Which brings us back to Glaucon and invisibility. He isn’t totally creepy – he doesn’t want to hide himself, rather he wants to see everything. Invisibility would allow him a gods-eye view of the world. There are plenty of well-known signals in the text to support this. Glaucon’s name is derivative of “bright-eyed” or “owl-eyed” suggesting that he is a seeker of wisdom. His speech focuses on the difference between the way things seem and the way they are, and the necessity of revealing the true nature of things. He uses the image of polishing down a statue to reveal its true form. As we get to know Glaucon, we quickly realize that his primary concern is to overcome appearances and uncover reality.

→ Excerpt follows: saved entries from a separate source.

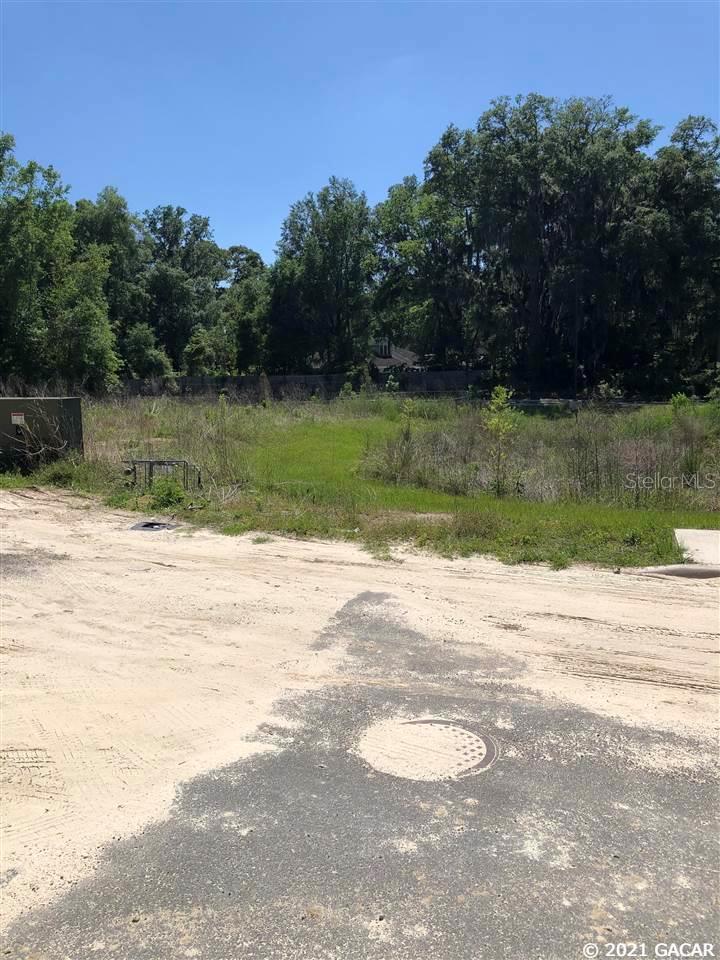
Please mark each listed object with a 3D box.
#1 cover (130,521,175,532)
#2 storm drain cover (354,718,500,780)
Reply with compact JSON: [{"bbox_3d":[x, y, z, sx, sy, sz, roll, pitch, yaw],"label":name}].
[{"bbox_3d":[-2.513,0.574,9.388,0.430,0.050,0.460,0,6,7],"label":"cover"},{"bbox_3d":[0.301,1.209,3.476,0.640,0.040,0.640,-1,6,0],"label":"storm drain cover"}]

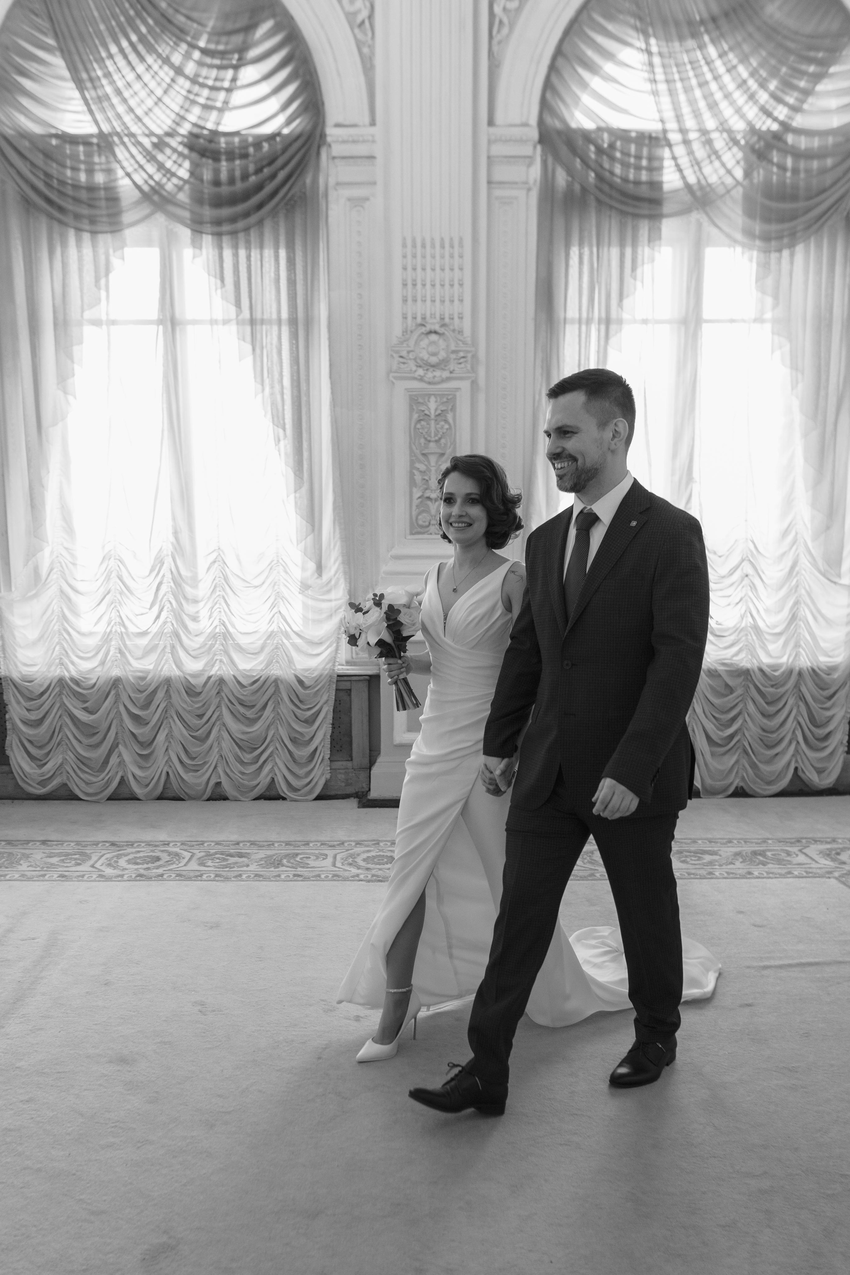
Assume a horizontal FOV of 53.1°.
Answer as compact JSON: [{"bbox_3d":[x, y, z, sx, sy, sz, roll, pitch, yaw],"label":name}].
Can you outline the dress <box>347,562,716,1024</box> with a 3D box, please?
[{"bbox_3d":[0.418,0.459,2.581,1.270,1.400,0.580,-6,10,-36],"label":"dress"}]

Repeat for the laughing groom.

Further comparison with Thrasymachus might be helpful. Although Thrasymachus is cast as the villain, he isn’t evil. He cares about defending the truth and isn’t simply arguing to win. But he also isn’t arguing in order to learn. His motives aren’t bad, but they aren’t philosophic. Glaucon, on the other hand, is primarily concerned with revealing the truth, whatever it may be. He is willing to make an argument he hopes to be untrue (and does so far more persuasively than Thrasymachus) in order to fully reach the truth.

Ultimately, the fact that Glaucon seems more reflective in his attitude, and more skilled in maneuvering through the arguments suggests that he is both a better philosopher and politician than Thrasymachus. It remains to be seen whether Socrates intends to make Glaucon into a philosopher-king.